***** GIVEN PASSAGE

Any comments on this? 

I know you are busy :) and really thanks for 
your time spent on making this clear to me.

> 
> 
> _______________________________________________
> Xen-devel mailing list
> Xen-devel@lists.xen.org
> http://lists.xen.org/xen-devel
Jan Beulich March 15, 2016, 1:33 p.m. UTC | #5
>>> On 15.03.16 at 10:40, <shuai.ruan@linux.intel.com> wrote:
> 	xrstor() will look as follow:
> 	if ( using_xsaves )
> 	{
> 		if ( unlikely(!(prt->xsave_hdr->xcom_bv &
> 		              XSTATE_COMPACTION_ENABLED)) )
> 		       ptr->xsave_hdr->xcomp_bv =
> 		                    ptr->xsave_hdr->xstate_bv |
> 		                    XSTATE_COMPACTION_ENABLED;
> 		XRSTORS;
> 	}
> 	else
> 		XRSTOR;

This makes me imply that "using_xsaves" is still a global variable,
set depending on CPU features. That's exactly what I've said
would presumably not be sufficient in code like xrstor(). What
point is there in using XSTORS if the guest never touched XSS?

**********

▶ [TASKS AND EXERCISES]:
**A.** In the Xen mailing list thread, what does the reply starting "This makes me imply" take "using_xsaves" to still be?
**B.** Condense the paragraph of the Xen mailing list thread beginning "This makes me imply" into a short bulleted list that keeps its main points.
**C.** Go on with the Xen mailing list thread, picking up right after its closing question about XSS.

***** PROVIDED DATA

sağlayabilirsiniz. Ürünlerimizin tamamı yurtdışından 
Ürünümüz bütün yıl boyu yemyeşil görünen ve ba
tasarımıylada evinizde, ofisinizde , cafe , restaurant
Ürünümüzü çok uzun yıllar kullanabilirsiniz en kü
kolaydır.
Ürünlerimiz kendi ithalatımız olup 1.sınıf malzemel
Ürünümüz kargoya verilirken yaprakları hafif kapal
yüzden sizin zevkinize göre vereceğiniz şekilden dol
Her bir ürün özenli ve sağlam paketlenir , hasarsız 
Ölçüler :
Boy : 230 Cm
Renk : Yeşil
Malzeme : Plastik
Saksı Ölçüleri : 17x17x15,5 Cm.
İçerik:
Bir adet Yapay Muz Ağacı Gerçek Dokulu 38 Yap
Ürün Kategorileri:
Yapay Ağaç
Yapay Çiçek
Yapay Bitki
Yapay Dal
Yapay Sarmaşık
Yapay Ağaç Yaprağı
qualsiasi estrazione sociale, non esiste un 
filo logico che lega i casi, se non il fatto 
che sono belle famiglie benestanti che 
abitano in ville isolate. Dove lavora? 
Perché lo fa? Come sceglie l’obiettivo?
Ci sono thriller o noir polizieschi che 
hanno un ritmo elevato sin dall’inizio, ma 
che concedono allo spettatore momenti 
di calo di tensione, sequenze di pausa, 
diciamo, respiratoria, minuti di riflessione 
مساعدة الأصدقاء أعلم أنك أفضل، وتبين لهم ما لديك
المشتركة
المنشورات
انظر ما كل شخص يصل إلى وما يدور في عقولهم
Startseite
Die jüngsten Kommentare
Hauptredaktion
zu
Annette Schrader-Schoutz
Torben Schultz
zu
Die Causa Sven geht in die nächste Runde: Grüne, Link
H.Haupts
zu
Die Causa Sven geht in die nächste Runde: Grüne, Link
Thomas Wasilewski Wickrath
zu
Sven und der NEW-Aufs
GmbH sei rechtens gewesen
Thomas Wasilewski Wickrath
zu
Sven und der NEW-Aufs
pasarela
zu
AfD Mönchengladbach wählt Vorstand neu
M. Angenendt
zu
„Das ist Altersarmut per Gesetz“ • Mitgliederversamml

**********

▶ [RESPONSES FOR EACH TASK]:
**A.** A global variable, set depending on CPU features.

**B.**
- The proposed code suggests "using_xsaves" is still a global variable set according to CPU features.
- The writer had already said this would presumably not be sufficient in code like xrstor().
- The writer asks what point there is in using XSTORS if the guest never touched XSS.

**C.**
I would much rather have expected for you to introduce a
flag paralleling v->arch.nonlazy_xstate_used indicating
whether for a particular vCPU XSAVES/XRSTORS really need to be
used (or maybe just looking at xcr0_accum would be sufficient,
and no new flag is needed; in fact I think that flag would also
better go away in favor of just inspecting xcr0_accum).

Jan
Shuai Ruan March 16, 2016, 9:35 a.m. UTC | #6
On Tue, Mar 15, 2016 at 07:33:40AM -0600, Jan Beulich wrote:
> >>> On 15.03.16 at 10:40, <shuai.ruan@linux.intel.com> wrote:
> > 	xrstor() will look as follow:
> > 	if ( using_xsaves )
> > 	{
> > 		if ( unlikely(!(prt->xsave_hdr->xcom_bv &
> > 		              XSTATE_COMPACTION_ENABLED)) )
> > 		       ptr->xsave_hdr->xcomp_bv =
> > 		                    ptr->xsave_hdr->xstate_bv |
> > 		                    XSTATE_COMPACTION_ENABLED;
> > 		XRSTORS;
> > 	}
> > 	else
> > 		XRSTOR;
> 
> This makes me imply that "using_xsaves" is still a global variable,
> set depending on CPU features. That's exactly what I've said
> would presumably not be sufficient in code like xrstor(). What
> point is there in using XSTORS if the guest never touched XSS?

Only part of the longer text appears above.